Prueba a no depilarte, o a quitarte la camiseta en la calle si tienes calor, dice. “Un hombre puede ir sin camiseta si le apetece, tú no, porque alguien sexualizó hace mucho tus pechos y ahora tienes que esconderlos. Es una decisión que han tomado por mí, y que no entiendo”. La escritora, a la que admiran exponentes del feminismo punk y la narrativa híbrida como Chris Kraus (Amo a Dick), tenía en mente El lamento de Portnoy, de Philip Roth, mientras escribía. “Y a Thomas Bernhard. Quería ser implacable. Quería que fuese intensa porque escribir es como golpear algo con un martillo. Quería ser despiadada”, admite.

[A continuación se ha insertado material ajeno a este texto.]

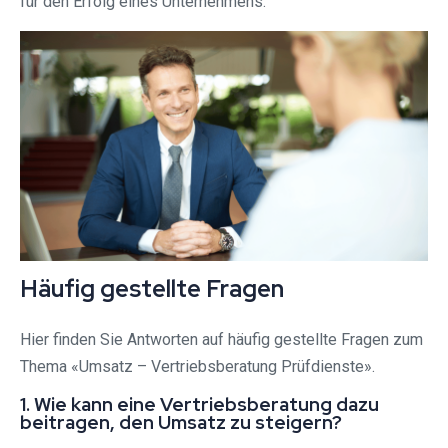
für den Erfolg eines Unternehmens.
Häufig gestellte Fragen
Hier finden Sie Antworten auf häufig gestellte Fragen zum
Thema «Umsatz – Vertriebsberatung Prüfdienste».
1. Wie kann eine Vertriebsberatung dazu
beitragen, den Umsatz zu steigern?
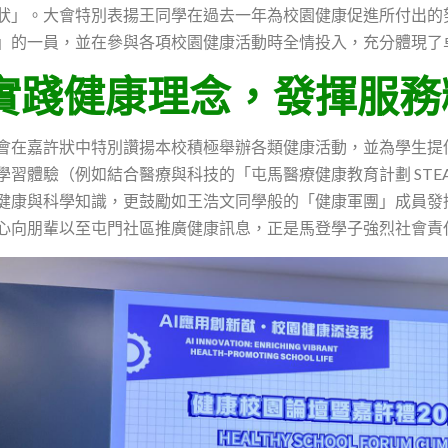
狀」。大會特別表揚王同學在過去一年為校園健康促進所付出的
」的一員，並在參與各項校園健康活動時全情投入，充分體現了
實踐健康理念，發揮服務
會在嘉許狀中特別讚揚本校積極舉辦各類健康活動，並為學生提
學習體驗（例如結合醫療與科技的「屯馬醫療健康教育計劃 STE
健康與科學知識，更鼓勵如王浩文同學般的「健康軍團」成員發
心向朋輩以至屯門社區推廣健康訊息，正是馬登學子強烈社會責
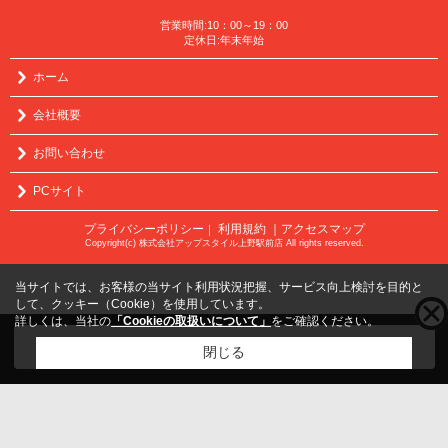
営業時間:10：00～19：00
定休日:年末年始
ホーム
会社概要
お問い合わせ
PCサイト
プライバシーポリシー
利用規約
｜アクセスマップ
｜
Copyright(c) 株式会社アップスタイル上野駅前店 All rights reserved.
当サイトでは、お客様の当サイト利用状況把握、サービス向上検討を目的と
して、クッキー（Cookie）を使用しています。
詳しくは、当社の
「Cookieの取扱いについて」
をご確認ください。
こちらの物件をご覧の方に
お勧めな物件
はこちら
閉じる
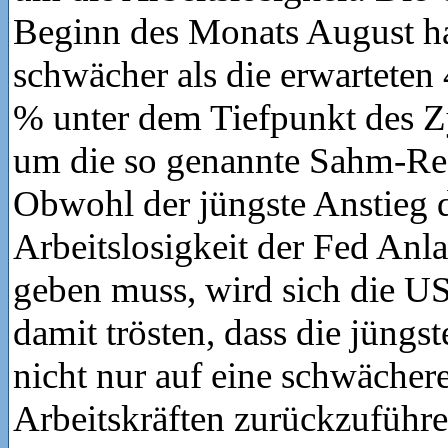
Beginn des Monats August h
schwächer als die erwarteten 
% unter dem Tiefpunkt des Z
um die so genannte Sahm-Reg
Obwohl der jüngste Anstieg 
Arbeitslosigkeit der Fed Anla
geben muss, wird sich die 
damit trösten, dass die jüng
nicht nur auf eine schwächer
Arbeitskräften zurückzuführen 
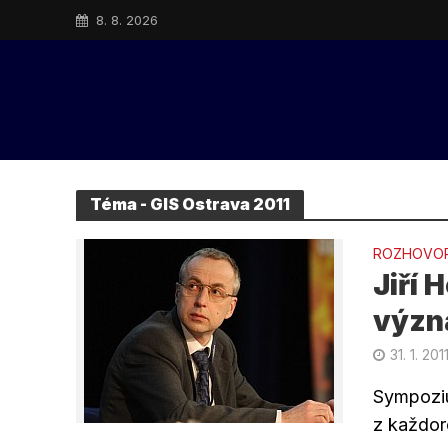
8. 8. 2026
Téma - GIS Ostrava 2011
ROZHOVO
Jiří
význ
31. 1. 201
Sympoziu
z každor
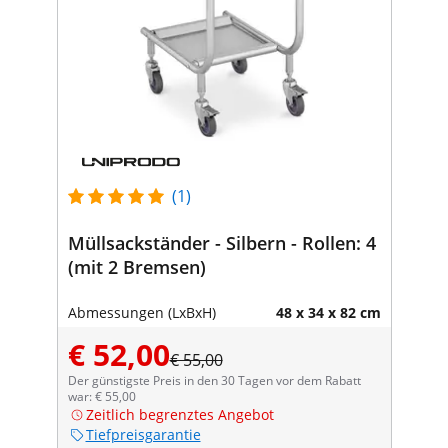
(1)
Müllsackständer - Silbern - Rollen: 4
(mit 2 Bremsen)
Abmessungen (LxBxH)
48 x 34 x 82 cm
€ 52,00
€ 55,00
Der günstigste Preis in den 30 Tagen vor dem Rabatt
war: € 55,00
Zeitlich begrenztes Angebot
Tiefpreisgarantie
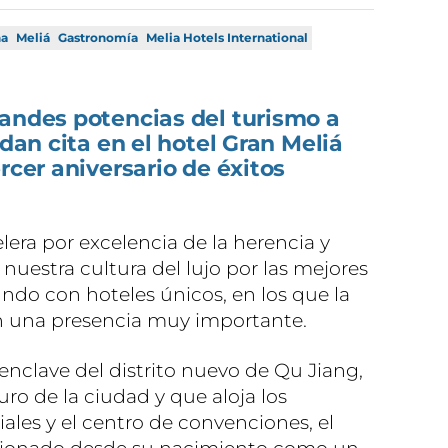
na
Meliá
Gastronomía
Melia Hotels International
randes potencias del turismo a
 dan cita en el hotel Gran Meliá
rcer aniversario de éxitos
lera por excelencia de la herencia y
 nuestra cultura del lujo por las mejores
ndo con hoteles únicos, en los que la
nen una presencia muy importante.
enclave del distrito nuevo de Qu Jiang,
o de la ciudad y que aloja los
ales y el centro de convenciones, el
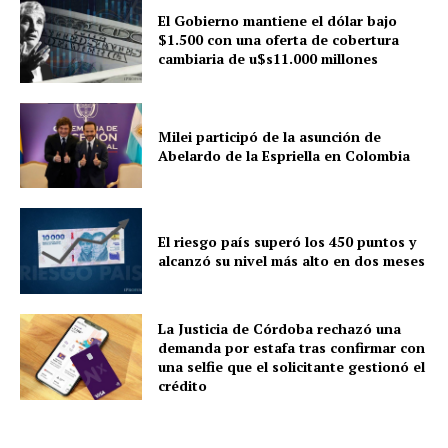
El Gobierno mantiene el dólar bajo
$1.500 con una oferta de cobertura
cambiaria de u$s11.000 millones
Milei participó de la asunción de
Abelardo de la Espriella en Colombia
El riesgo país superó los 450 puntos y
alcanzó su nivel más alto en dos meses
La Justicia de Córdoba rechazó una
demanda por estafa tras confirmar con
una selfie que el solicitante gestionó el
crédito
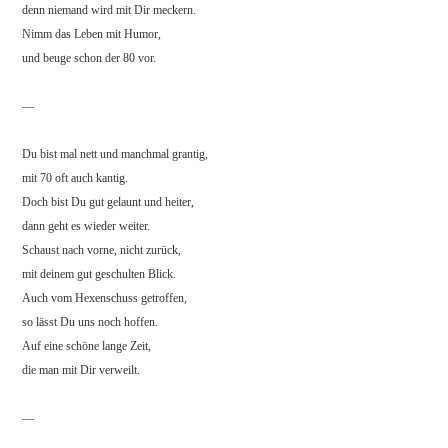
denn niemand wird mit Dir meckern.
Nimm das Leben mit Humor,
und beuge schon der 80 vor.
—
Du bist mal nett und manchmal grantig,
mit 70 oft auch kantig.
Doch bist Du gut gelaunt und heiter,
dann geht es wieder weiter.
Schaust nach vorne, nicht zurück,
mit deinem gut geschulten Blick.
Auch vom Hexenschuss getroffen,
so lässt Du uns noch hoffen.
Auf eine schöne lange Zeit,
die man mit Dir verweilt.
—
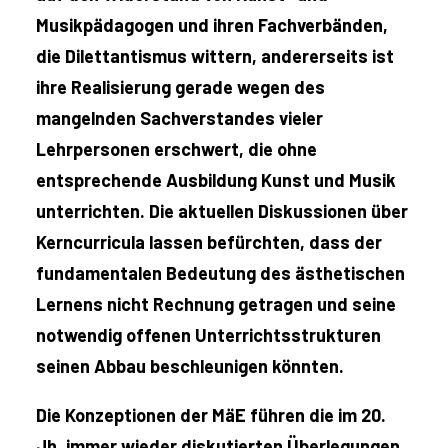
Musikpädagogen und ihren Fachverbänden,
die Dilettantismus wittern, andererseits ist
ihre Realisierung gerade wegen des
mangelnden Sachverstandes vieler
Lehrpersonen erschwert, die ohne
entsprechende Ausbildung Kunst und Musik
unterrichten. Die aktuellen Diskussionen über
Kerncurricula lassen befürchten, dass der
fundamentalen Bedeutung des ästhetischen
Lernens nicht Rechnung getragen und seine
notwendig offenen Unterrichtsstrukturen
seinen Abbau beschleunigen könnten.
Die Konzeptionen der MäE führen die im 20.
Jh. immer wieder diskutierten Überlegungen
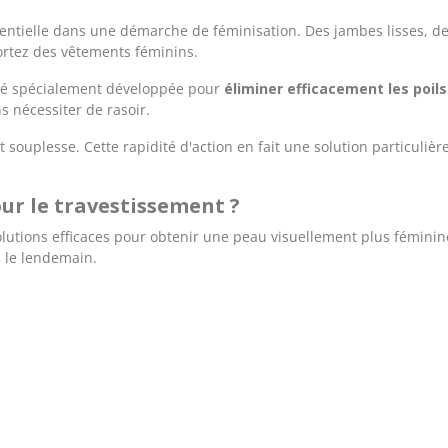
sentielle dans une démarche de féminisation. Des jambes lisses, de
rtez des vêtements féminins.
été spécialement développée pour
éliminer efficacement les poil
s nécessiter de rasoir.
souplesse. Cette rapidité d'action en fait une solution particuli
our le travestissement ?
lutions efficaces pour obtenir une peau visuellement plus fémini
s le lendemain.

Lo es. En especial con Alemania. Arremete contra ella de todas las maneras posibles. “No es casualidad que no haya en alemán ninguna palabra para referirse al placer”, escribe. O: “Para alguien que se ha criado en Alemania, una persona judía viva es una sensación, algo para lo que nadie nos había preparado”. “Nunca pasamos ningún duelo; como mucho, interpretamos una nueva versión de nuestro personaje antirracista hasta la histeria, negando la diferencia allí donde fuera posible”, escribe también. “Y, sin embargo”, añade, “nunca volvimos a concederles el estatus de seres humanos, ni les dejamos interferir en nuestra visión de la historia, que se resume en ese horrible montón de piedras que colocaron en Berlín para conmemorar a las víctimas del Holocausto”.

“Un pasado como el nuestro siempre será una herida abierta. Creo que la gente se compadece de sí misma por ser alemana y tener que soportar toda esa culpa. Es algo muy incómodo. Pero tenemos que aprender a vivir con ello. Y asumir la doble culpa por todo lo que no se hizo bien después de 1945. Como el hecho de que solo se juzgaran a 30 de las 1.000 personas que habían trabajado en Auschwitz”, insiste. Que la narradora del libro desee poseer un pene judío (el subtítulo de la novela es, de hecho, La historia de una polla judía), y algo esté haciendo para conseguirlo, apunta en ese sentido. Y en el de dinamitar desde dentro ese momento cero, y a la vez, la idea misma de la identidad, sexual, existencial, nacional.

Que haya elegido el inglés para hacerlo, es decir, una lengua que no es la suya, no es tampoco casual. “Elegí la brocha que más me convenía para pintar el cuadro”, dice. Una que, para empezar, ha permitido que el cuadro exista, porque en Alemania hubiese sido complicado publicar semejante diatriba —cada línea es, verdaderamente, un puñetazo—. De hecho, se ha publicado en medio mundo, pero allí aún no. “Se publica en agosto, y tengo curiosidad”, dice. ¿Más curiosidad que miedo? “Los nazis no leen libros”, contesta. También que “un poco de escándalo nunca hace daño a nadie, ¿verdad?”. Le parece divertido que la gente se escandalice. “Y habrá quien dirá: ‘Vaya, tiene razón, ¿por qué nunca hablamos de estas cosas?”.